Your goal:
Could you set down, word for word, everything in the passage on Franklin and accounting from "But back in" down to "bank's account book."?

Passage shown:

--- --- ---

But back in his younger days he was far less exalted: we must imagine him bent over account books, making a reckoning of each day's purchases and sales, furrowing his brow over sums our phones could do in a half second, trying to figure out whether he made a profit or loss on a printing of some evanescent pamphlet.

Accounting was incredibly important for people like Franklin, because accounting allowed merchants and like-minded souls a way of seeing otherwise invisible patterns. People kept accounts of their businesses to tell their profits and loss. They kept accounts of their own finances to see who they owed money to. And many people, like Franklin, or Robert Hooke or Samuel Pepys, tried to do even more. They tried to keep accounts of their own selves.

A writing blank; from BiblioOdyssey. Note the banker in the lower picture working over the bank's account book.

--- --- ---

Material supplied:
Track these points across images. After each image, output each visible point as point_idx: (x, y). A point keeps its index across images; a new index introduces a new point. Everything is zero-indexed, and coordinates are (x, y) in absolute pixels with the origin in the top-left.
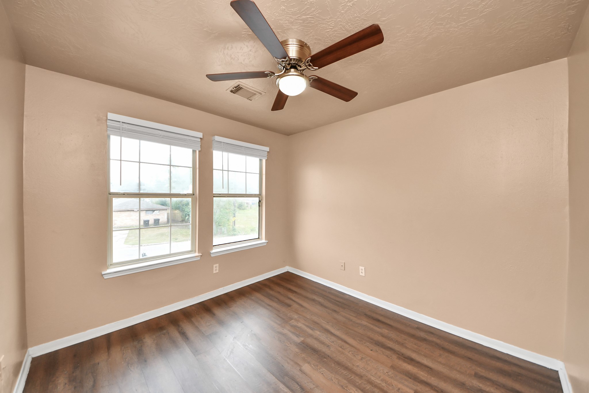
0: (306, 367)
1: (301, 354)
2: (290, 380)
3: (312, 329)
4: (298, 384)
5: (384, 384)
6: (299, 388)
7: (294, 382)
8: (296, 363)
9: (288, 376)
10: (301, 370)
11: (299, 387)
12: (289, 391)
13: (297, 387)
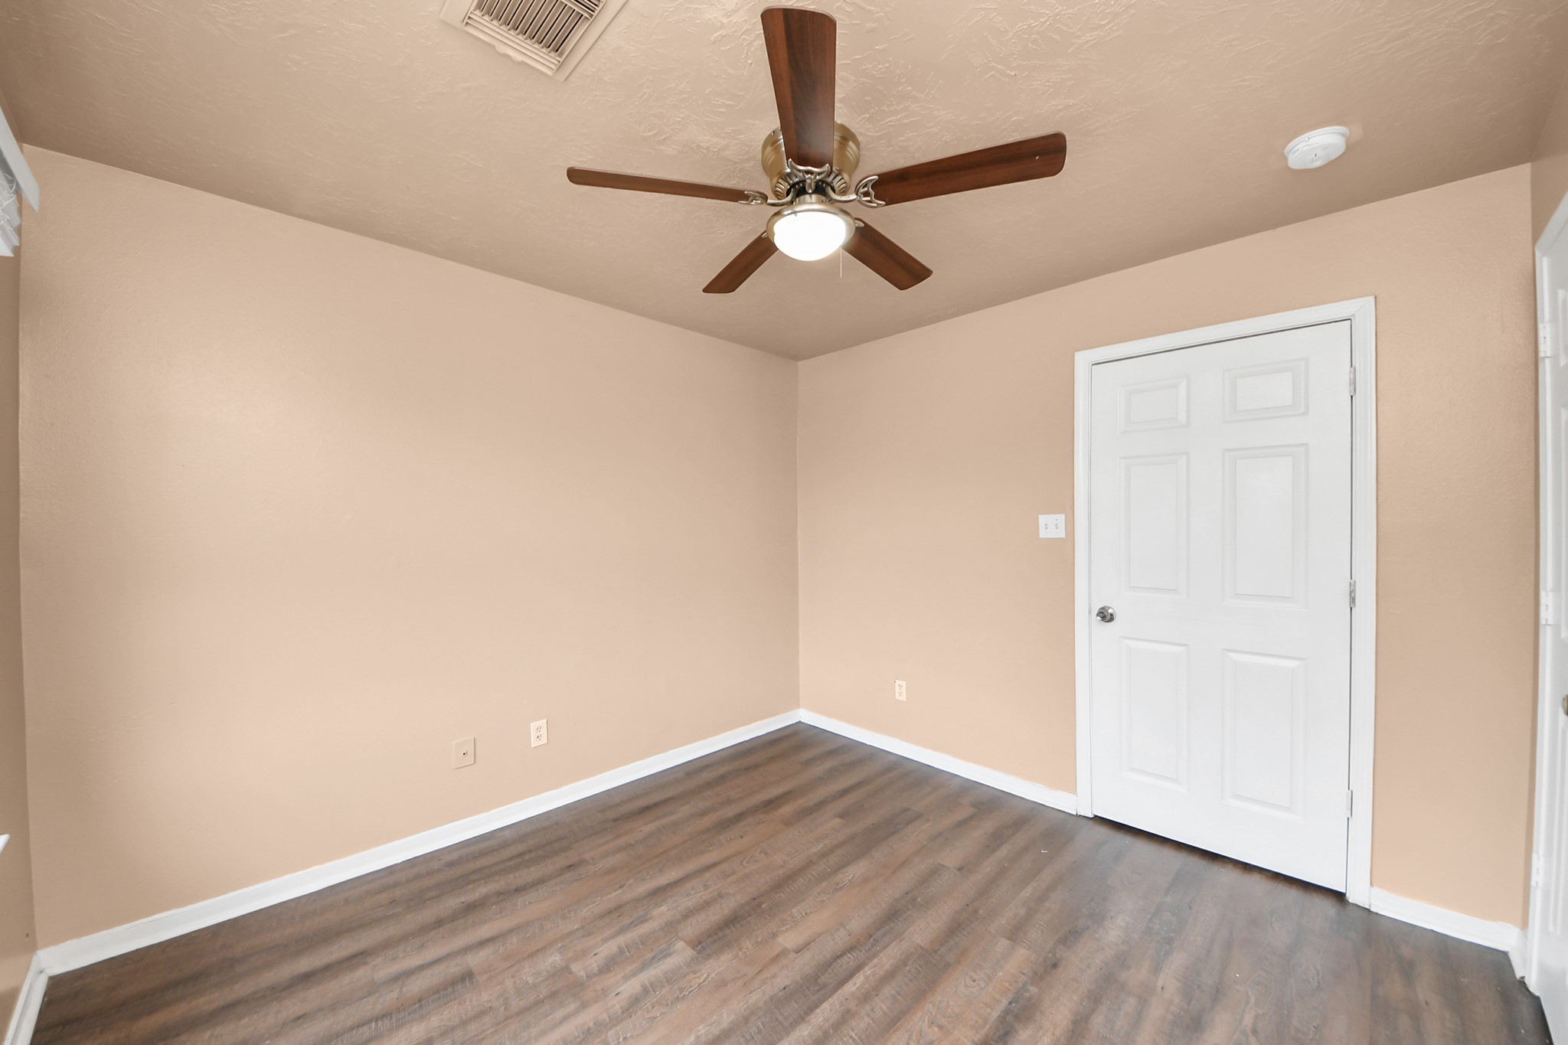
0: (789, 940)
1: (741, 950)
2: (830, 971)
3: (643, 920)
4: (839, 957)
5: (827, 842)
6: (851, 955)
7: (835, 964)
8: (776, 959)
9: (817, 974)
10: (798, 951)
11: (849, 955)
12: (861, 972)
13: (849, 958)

--- --- ---

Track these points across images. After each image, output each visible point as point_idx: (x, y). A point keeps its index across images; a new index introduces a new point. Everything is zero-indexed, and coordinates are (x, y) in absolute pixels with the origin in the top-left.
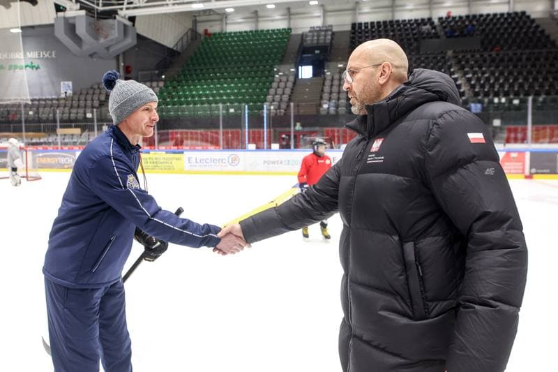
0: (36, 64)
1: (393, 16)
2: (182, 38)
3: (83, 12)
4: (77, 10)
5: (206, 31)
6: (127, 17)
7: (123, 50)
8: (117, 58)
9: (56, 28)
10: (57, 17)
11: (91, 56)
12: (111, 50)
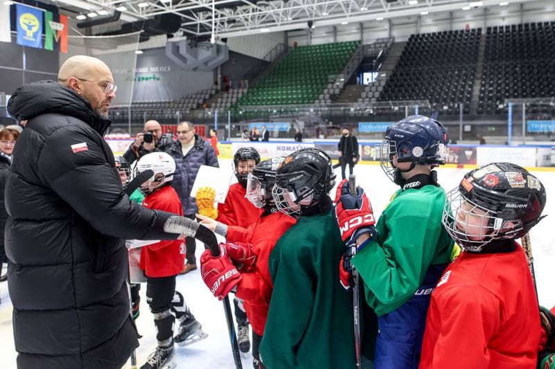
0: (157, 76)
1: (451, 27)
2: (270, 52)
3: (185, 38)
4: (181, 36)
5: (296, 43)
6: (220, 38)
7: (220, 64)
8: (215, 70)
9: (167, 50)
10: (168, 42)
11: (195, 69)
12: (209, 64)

--- --- ---

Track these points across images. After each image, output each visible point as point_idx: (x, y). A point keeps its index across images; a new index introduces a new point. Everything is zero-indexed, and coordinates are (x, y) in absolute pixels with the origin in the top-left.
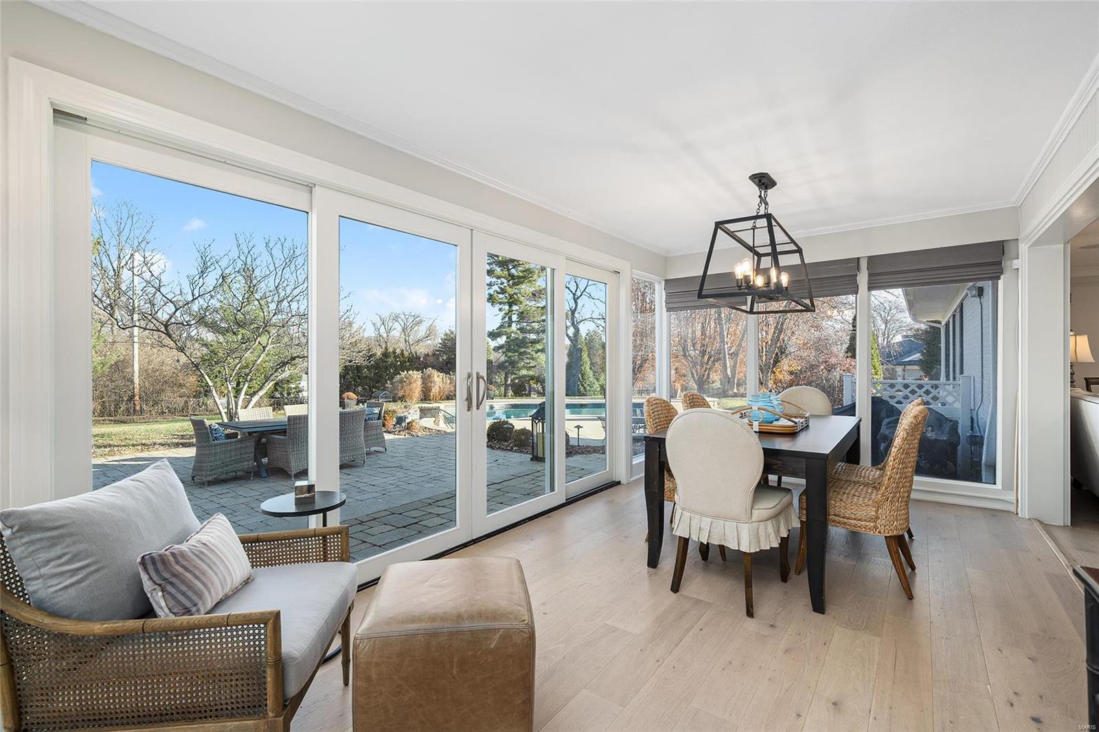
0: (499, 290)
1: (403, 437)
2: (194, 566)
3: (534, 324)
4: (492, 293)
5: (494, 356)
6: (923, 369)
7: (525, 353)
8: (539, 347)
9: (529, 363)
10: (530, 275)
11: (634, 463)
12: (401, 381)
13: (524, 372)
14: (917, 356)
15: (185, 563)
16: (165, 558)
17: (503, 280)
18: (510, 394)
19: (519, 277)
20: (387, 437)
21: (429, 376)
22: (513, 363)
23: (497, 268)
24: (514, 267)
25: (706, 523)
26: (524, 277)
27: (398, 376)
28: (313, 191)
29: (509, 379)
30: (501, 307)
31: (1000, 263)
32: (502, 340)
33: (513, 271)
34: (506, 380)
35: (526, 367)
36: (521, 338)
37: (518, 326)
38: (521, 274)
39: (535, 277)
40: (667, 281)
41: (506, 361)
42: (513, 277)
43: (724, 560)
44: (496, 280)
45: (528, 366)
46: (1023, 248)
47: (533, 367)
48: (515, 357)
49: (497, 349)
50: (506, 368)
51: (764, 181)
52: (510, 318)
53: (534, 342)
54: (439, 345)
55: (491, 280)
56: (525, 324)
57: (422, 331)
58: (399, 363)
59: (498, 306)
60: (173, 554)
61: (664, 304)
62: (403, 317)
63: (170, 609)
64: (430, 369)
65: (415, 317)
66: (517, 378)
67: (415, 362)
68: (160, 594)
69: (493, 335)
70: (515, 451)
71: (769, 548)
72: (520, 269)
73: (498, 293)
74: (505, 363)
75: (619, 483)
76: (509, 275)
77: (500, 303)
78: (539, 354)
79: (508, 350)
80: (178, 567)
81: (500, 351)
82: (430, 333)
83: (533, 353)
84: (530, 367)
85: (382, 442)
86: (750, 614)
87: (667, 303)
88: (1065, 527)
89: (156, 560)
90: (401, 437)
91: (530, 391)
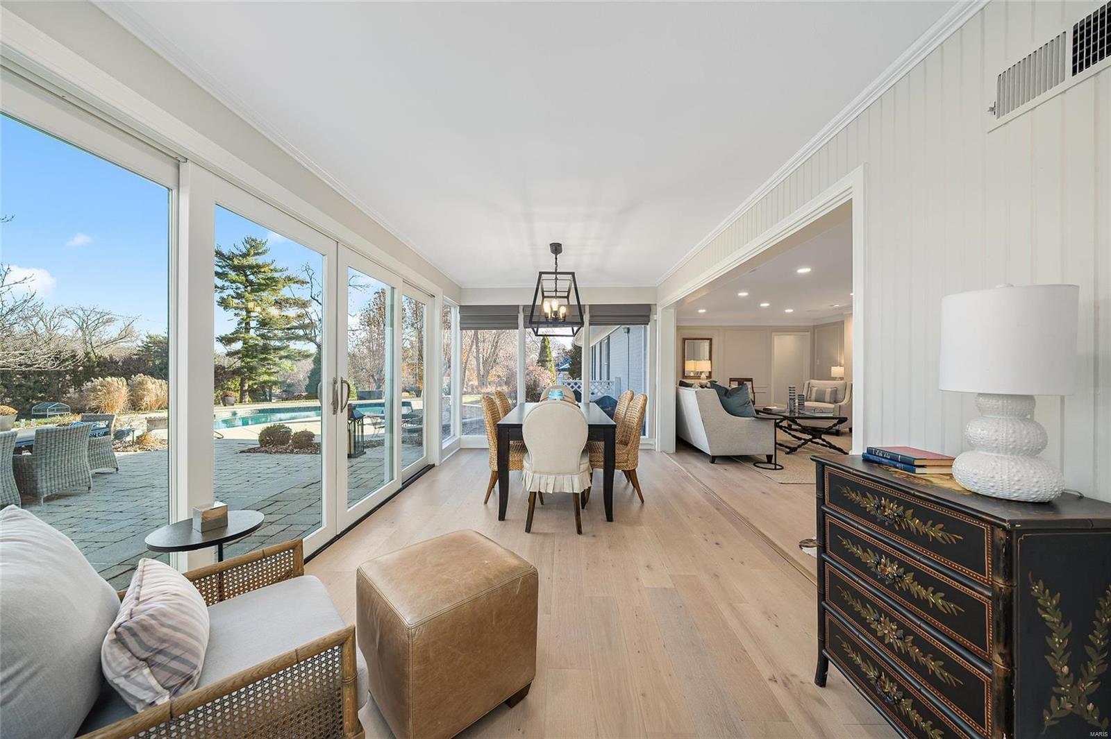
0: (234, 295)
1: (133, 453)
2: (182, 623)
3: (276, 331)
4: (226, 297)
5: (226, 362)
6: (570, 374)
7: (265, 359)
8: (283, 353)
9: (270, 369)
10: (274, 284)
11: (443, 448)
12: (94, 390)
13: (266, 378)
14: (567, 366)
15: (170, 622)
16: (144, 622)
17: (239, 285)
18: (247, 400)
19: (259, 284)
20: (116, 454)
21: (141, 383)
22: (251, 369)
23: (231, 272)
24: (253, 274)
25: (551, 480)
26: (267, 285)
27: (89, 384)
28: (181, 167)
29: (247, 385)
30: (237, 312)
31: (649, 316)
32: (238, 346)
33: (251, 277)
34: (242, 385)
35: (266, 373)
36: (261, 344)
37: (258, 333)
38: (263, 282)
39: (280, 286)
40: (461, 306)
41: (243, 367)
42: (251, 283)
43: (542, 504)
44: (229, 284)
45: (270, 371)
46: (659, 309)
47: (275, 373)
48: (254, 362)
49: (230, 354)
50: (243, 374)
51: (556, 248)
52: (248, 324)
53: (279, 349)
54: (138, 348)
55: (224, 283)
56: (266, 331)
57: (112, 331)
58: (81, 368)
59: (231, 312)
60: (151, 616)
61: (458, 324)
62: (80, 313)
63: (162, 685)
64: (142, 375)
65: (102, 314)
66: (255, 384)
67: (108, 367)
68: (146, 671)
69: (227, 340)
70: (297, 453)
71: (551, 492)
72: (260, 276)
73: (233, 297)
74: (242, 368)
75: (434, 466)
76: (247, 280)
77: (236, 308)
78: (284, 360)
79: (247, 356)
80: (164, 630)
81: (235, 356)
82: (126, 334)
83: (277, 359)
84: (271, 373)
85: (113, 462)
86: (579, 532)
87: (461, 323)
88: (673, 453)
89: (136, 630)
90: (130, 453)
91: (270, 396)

--- --- ---

Task response:
But back in his younger days he was far less exalted: we must imagine him bent over account books, making a reckoning of each day's purchases and sales, furrowing his brow over sums our phones could do in a half second, trying to figure out whether he made a profit or loss on a printing of some evanescent pamphlet.

Accounting was incredibly important for people like Franklin, because accounting allowed merchants and like-minded souls a way of seeing otherwise invisible patterns. People kept accounts of their businesses to tell their profits and loss. They kept accounts of their own finances to see who they owed money to. And many people, like Franklin, or Robert Hooke or Samuel Pepys, tried to do even more. They tried to keep accounts of their own selves.

A writing blank; from BiblioOdyssey. Note the banker in the lower picture working over the bank's account book.